As Lorne's on his way out, Grimy reveals that he knows Loren's name, and also wonders how he can lie so effectively. Lorne responds by saying that the human eye can see more shades of green than any other color, and that when he figures out why, he'll have the answer to his question. Make no mistake that this is some sort of criminal mastermind zen koan. Chumph is waiting outside for a timely jailhouse pickup, with his pet store loot in the back of the car. And when Grimly meets up with Molly later, he learns the answer to the riddle — in her words, "Used to be we were monkeys, right," and since everything in the jungle is green, we had to be able to see predators in the grass and trees. This show has really taught us things about Mormons and evolution tonight! Grimly wonders what they should do now, and Molly simply says, "Lester."

Speaking of Lester, he barely has time to panic about the fact that his car is being inspected by forensics since he's ambushed and stuffed in a car trunk by Adam Goldberg and the Deaf Guy. Lester tries calling porn-watching (amidst his gun collection) brother Chaz for help, but cuts their talk short when he realizes he's got Chaz's stun gun in his pocket. This saves him from being dropped down a hole in the frozen lake — he stuns Adam Goldberg while Deaf Guy has his back turned and is drilling, then takes off through the woods. Eventually Lester runs into a police officer, whom he punches in the nose to get a ride back to town (this also entails being arrested). Adam Goldberg and the Deaf Guy peer at him from the edge of the woods (get to work on that tourism campaign, Minnesota!), and eventually stage (or maybe half-stage since they do seem to want to beat the shit out of each other) a bar fight to wind up in a jail cell with Lester.

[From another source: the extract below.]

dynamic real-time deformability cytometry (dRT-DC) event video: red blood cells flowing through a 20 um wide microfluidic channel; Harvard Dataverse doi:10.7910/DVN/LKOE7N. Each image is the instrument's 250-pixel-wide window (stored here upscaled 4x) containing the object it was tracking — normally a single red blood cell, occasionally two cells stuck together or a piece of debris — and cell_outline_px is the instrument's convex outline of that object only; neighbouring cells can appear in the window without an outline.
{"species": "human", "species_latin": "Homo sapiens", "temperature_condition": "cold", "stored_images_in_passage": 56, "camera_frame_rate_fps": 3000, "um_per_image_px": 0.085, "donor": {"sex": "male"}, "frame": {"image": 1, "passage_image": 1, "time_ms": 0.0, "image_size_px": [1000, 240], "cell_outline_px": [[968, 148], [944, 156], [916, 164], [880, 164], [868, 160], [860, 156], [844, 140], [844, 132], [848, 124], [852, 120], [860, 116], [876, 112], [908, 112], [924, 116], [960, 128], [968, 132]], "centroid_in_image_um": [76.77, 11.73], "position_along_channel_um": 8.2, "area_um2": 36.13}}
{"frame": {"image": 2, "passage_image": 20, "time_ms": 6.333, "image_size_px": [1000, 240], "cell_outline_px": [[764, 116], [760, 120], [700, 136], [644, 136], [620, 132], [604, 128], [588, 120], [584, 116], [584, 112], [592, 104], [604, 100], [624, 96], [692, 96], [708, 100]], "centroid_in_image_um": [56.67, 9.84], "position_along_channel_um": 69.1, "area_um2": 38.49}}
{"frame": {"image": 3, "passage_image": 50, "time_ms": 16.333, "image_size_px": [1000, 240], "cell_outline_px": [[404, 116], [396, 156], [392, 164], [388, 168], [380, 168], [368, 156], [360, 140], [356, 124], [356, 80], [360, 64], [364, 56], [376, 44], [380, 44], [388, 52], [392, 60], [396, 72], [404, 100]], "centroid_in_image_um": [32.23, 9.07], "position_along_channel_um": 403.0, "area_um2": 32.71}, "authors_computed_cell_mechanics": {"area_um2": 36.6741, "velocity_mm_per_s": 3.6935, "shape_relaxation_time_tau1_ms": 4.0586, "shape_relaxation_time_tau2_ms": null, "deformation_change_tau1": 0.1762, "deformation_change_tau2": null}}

Meanwhile, Stavros has been popping Adderall like Tic Tacs (thanks to Lorne stealthily swapping out the contents of his acetaminophen bottle) and maniacally conducts routine office chores until Dimitri comes in, wanting to talk about his mom. He doesn't think that Stavros is being very nice. Stavros tells him the true fact that you can't go to the car dealership or titty bar and expect to get anything with "nice" — it's kill or be killed — and Dimitri starts to cry. His pain is intensified when Stavros kills a bug on his desk. But then we realize that there's not just one bug — it is a Biblical-sized herd of locusts (or probably grasshoppers…I mean, can you actually BUY LOCUSTS in the pet store? That seems rife for ill-conceived office pranks and should be illegal.) in Stavros's office and the entire Phoenix Farms supermarket. Fresh produce is compromised! Old ladies fall down in front of their carts! The whole scene is madness. Stavros gets a call asking for a million dollars in unmarked bills and reminding him that, "God is watching." We go outside and see the exterior of Phoenix Farms, with Lorne standing on the roof against a blue sky. It is a pose of triumph from a guy who, criminal mastermind activities aside, really just enjoys fucking with you.